The head of Hong Kong-based Enhanced Investment Products (EIP) says the firm is in talks with the Shenzhen Stock Exchange about listing its Chimerica ETF, just five months after launching it in Hong Kong.

Tobias Bland, EIP chief executive, said there was no timeline for the listing as yet since discussions had only just started.

“If we can sell it to anybody [in China], why can’t we list it in China,” Bland pondered, referring to the Chimerica exchange-traded fund, which comprises 26 of the largest China-related companies listed in the US.

Bland is forecasting that onshore China-based investors will finally be allowed to invest in Hong Kong-listed ETFs next year.

He thinking is that ETFs will be included among securities eligible for trading under the Shanghai-Hong Kong Stock Connect scheme and its pending Shenzhen equivalent, which Bland expects to be launched in the first quarter of 2016.

CLSA acquired a 49% stake in EIP’s Xie Shares ETF brand last September, as reported. At that time, the plan was to launch a range of smart-beta ETFs based on thematic research produced by CLSA by the end of 2014.

Since the acquisition, however, EIP has only had one ETF approved – namely Chimerica, which became Hong Kong’s first ETF tracking US-listed Chinese firms when it was launched this April.

At the time of launch it had HK$201.4 million ($26 million) in AUM, but that has since declined to HK$162.1 million amid weaker market conditions. The ETF’s price climbed 12% after listing to peak in May and has since declined by around 33%.

That was less than Hong Kong’s most-traded ETFs which track the A50 and CSI300 indices and have declined by about 38% and 42%, respectively, from peaks earlier this year.
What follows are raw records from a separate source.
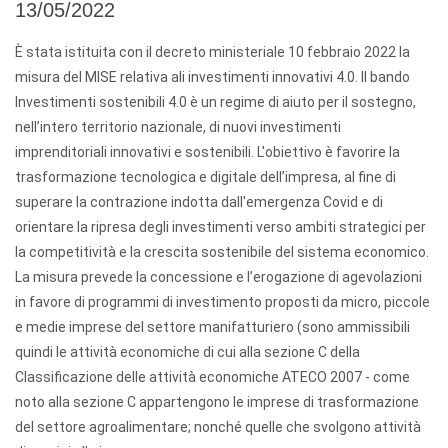
13/05/2022
È stata istituita con il decreto ministeriale 10 febbraio 2022 la
misura del MISE relativa ali investimenti innovativi 4.0. Il bando
Investimenti sostenibili 4.0 è un regime di aiuto per il sostegno,
nell’intero territorio nazionale, di nuovi investimenti
imprenditoriali innovativi e sostenibili. L'obiettivo è favorire la
trasformazione tecnologica e digitale dell’impresa, al fine di
superare la contrazione indotta dall'emergenza Covid e di
orientare la ripresa degli investimenti verso ambiti strategici per
la competitività e la crescita sostenibile del sistema economico.
La misura prevede la concessione e l’erogazione di agevolazioni
in favore di programmi di investimento proposti da micro, piccole
e medie imprese del settore manifatturiero (sono ammissibili
quindi le attività economiche di cui alla sezione C della
Classificazione delle attività economiche ATECO 2007 - come
noto alla sezione C appartengono le imprese di trasformazione
del settore agroalimentare; nonché quelle che svolgono attività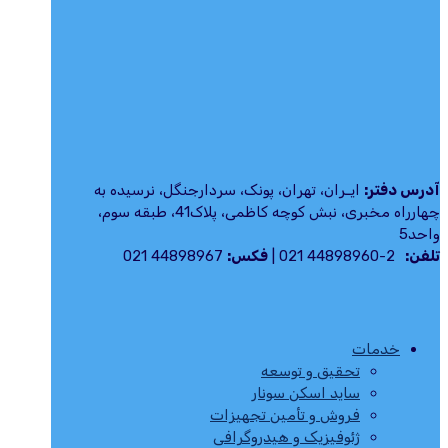
آدرس دفتر:
ایـران، تهران، پونک، سردارجنگل، نرسيده به
چهارراه مخبری، نبش کوچه کاظمی، پلاک41، طبقه سوم،
واحد5
تلفن:
2-44898960 021 |
فکس:
44898967 021
خدمات
تحقیق و توسعه
ساید اسکن سونار
فروش و تأمین تجهیزات
ژئوفیزیک و هیدروگرافی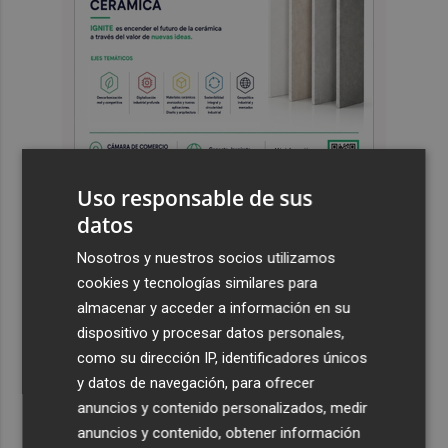
Uso responsable de sus
datos
Últimas Noticias
Nosotros y nuestros socios utilizamos
1
El Hospital del Vinalopó se consolida como referente en
cookies y tecnologías similares para
la atención al nacimiento
almacenar y acceder a información en su
dispositivo y procesar datos personales,
2
El proyecto 'Gramola' evalúa estrategias sostenibles
como su dirección IP, identificadores únicos
para reducir las alteraciones internas de la granada
y datos de navegación, para ofrecer
mollar de Elche
anuncios y contenido personalizados, medir
3
María Escarmiento se suma a El Kanka en el cartel del
anuncios y contenido, obtener información
festival Epicentro de Mula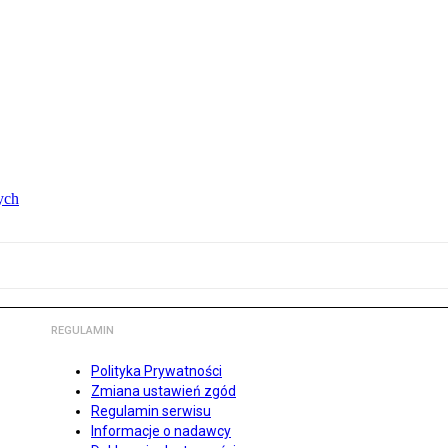
ych
REGULAMIN
Polityka Prywatności
Zmiana ustawień zgód
Regulamin serwisu
Informacje o nadawcy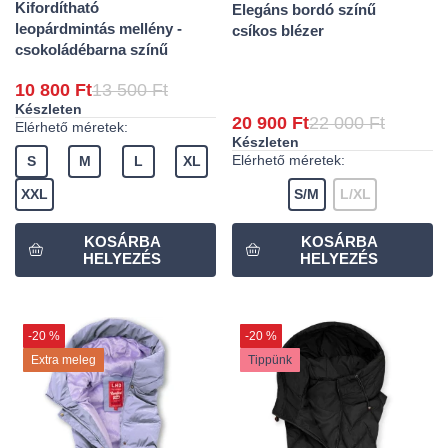
Kifordítható
Elegáns bordó színű
leopárdmintás mellény -
csíkos blézer
csokoládébarna színű
10 800 Ft
13 500 Ft
Készleten
20 900 Ft
22 000 Ft
Elérhető méretek:
Készleten
Elérhető méretek:
S
M
L
XL
XXL
S/M
L/XL
-20 %
-20 %
Extra meleg
Tippünk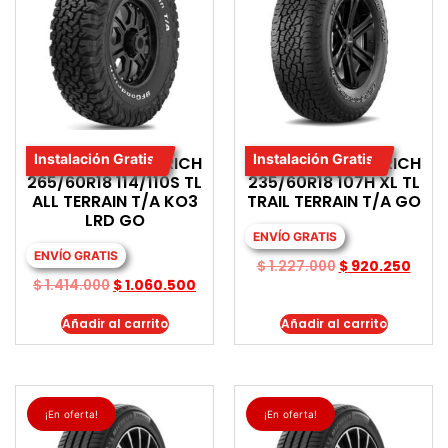
Instalación Gratis
Instalación Gratis
LLANTA BF GOODRICH
LLANTA BF GOODRICH
265/60R18 114/110S TL
235/60R18 107H XL TL
ALL TERRAIN T/A KO3
TRAIL TERRAIN T/A GO
LRD GO
ENVÍO GRATIS
ENVÍO GRATIS
$
1.227.000
$
920.250
$
1.414.000
$
1.060.500
Añadir al carrito
Añadir al carrito
¡En oferta!
¡En oferta!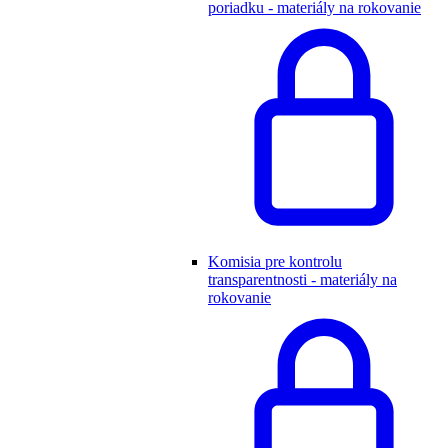
poriadku - materiály na rokovanie
Komisia pre kontrolu
transparentnosti - materiály na
rokovanie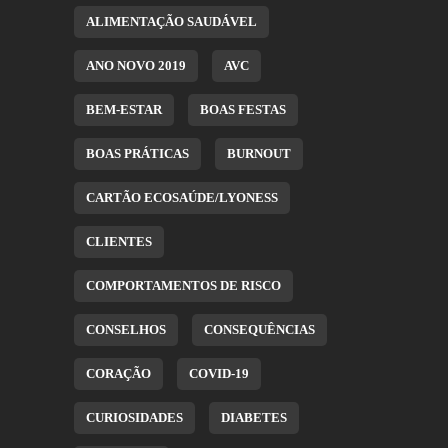
ALIMENTAÇÃO SAUDÁVEL
ANO NOVO 2019
AVC
BEM-ESTAR
BOAS FESTAS
BOAS PRÁTICAS
BURNOUT
CARTÃO ECOSAÚDE/LYONESS
CLIENTES
COMPORTAMENTOS DE RISCO
CONSELHOS
CONSEQUÊNCIAS
CORAÇÃO
COVID-19
CURIOSIDADES
DIABETES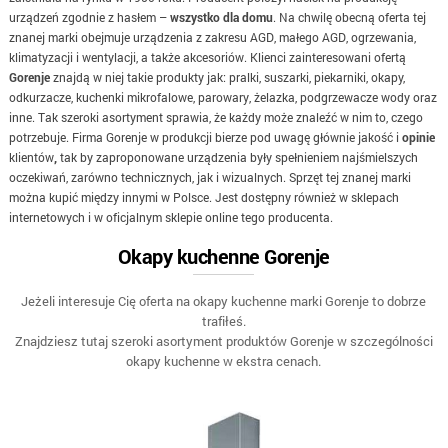
urządzeń zgodnie z hasłem –
wszystko dla domu
. Na chwilę obecną oferta tej
znanej marki obejmuje urządzenia z zakresu AGD, małego AGD, ogrzewania,
klimatyzacji i wentylacji, a także akcesoriów. Klienci zainteresowani ofertą
Gorenje
znajdą w niej takie produkty jak: pralki, suszarki, piekarniki, okapy,
odkurzacze, kuchenki mikrofalowe, parowary, żelazka, podgrzewacze wody oraz
inne. Tak szeroki asortyment sprawia, że każdy może znaleźć w nim to, czego
potrzebuje. Firma Gorenje w produkcji bierze pod uwagę głównie jakość i
opinie
klientów
,
tak by zaproponowane urządzenia były spełnieniem najśmielszych
oczekiwań, zarówno technicznych, jak i wizualnych. Sprzęt tej znanej marki
można kupić między innymi w Polsce. Jest dostępny również w sklepach
internetowych i w oficjalnym sklepie online tego producenta.
Okapy kuchenne Gorenje
Jeżeli interesuje Cię oferta na okapy kuchenne marki Gorenje to dobrze
trafiłeś.
Znajdziesz tutaj szeroki asortyment produktów Gorenje w szczególności
okapy kuchenne w ekstra cenach.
The Hang Seng Index tracking Tracker Fund has declined by around 23%.

But Bland criticised what he sees as a lack of transparency in the application process for listing ETFs in Hong Kong, which he argued made it difficult to get products to market in timely fashion.

“There has been a lot of head scratching [by the industry] about how to get this right,” he said. “At the moment it’s definitely wrong, but there is an urgency missing in Hong Kong [to address the situation].”

Regulatory approval for ETFs takes about two months in mainland China, less than half the 4.4 months average it has taken in Hong Kong over the past few years, according to figures from PwC.

Maria Tsui, partner at PwC, agreed some managers had experienced a long approvals process, but noted it depended on various factors including complexity of products.

Hong Kong’s ETF AUM is dominated by plain vanilla funds, which track the FTSE A50, CSI 300 and Hang Seng Index. ETFs approved by Hong Kong Securities and Futures Commission (SFC) this year track ChiNext; CSI Small Cap 500 A; FTSE China N; FTSE Value-Stocks China A; HSI Futures; MSCI China A; MSCI China; USA Internet Top 50; and the S&P500.

But once each new listing in Hong Kong has received regulatory approval, it must go through an approvals process by the exchange, which is adding to the time lag.

This June Julia Leung, executive director of investment products at Hong Kong’s SFC, announced it had formed a working group with the asset management industry to streamline fund authorisation, including ETFs.

The industry is hoping new products under existing fund umbrellas authorised by the SFC will take no more than two months – and potentially one – for approval. That would put Hong Kong on par with Korea and Taiwan – and ahead of Japan and Singapore.

Approvals take about two months in Korea and less than one for domestic issuers in Taiwan (and up to two months for overseas issuers). In Japan, they take about six months, and 3-6 months in Singapore.

Figures from data provider Markit indicate that Hong Kong’s share of Asia’s ETF market by AUM declined to 16.2% this month, having hit 20.1% in April amid inflows into ETFs tracking China indices.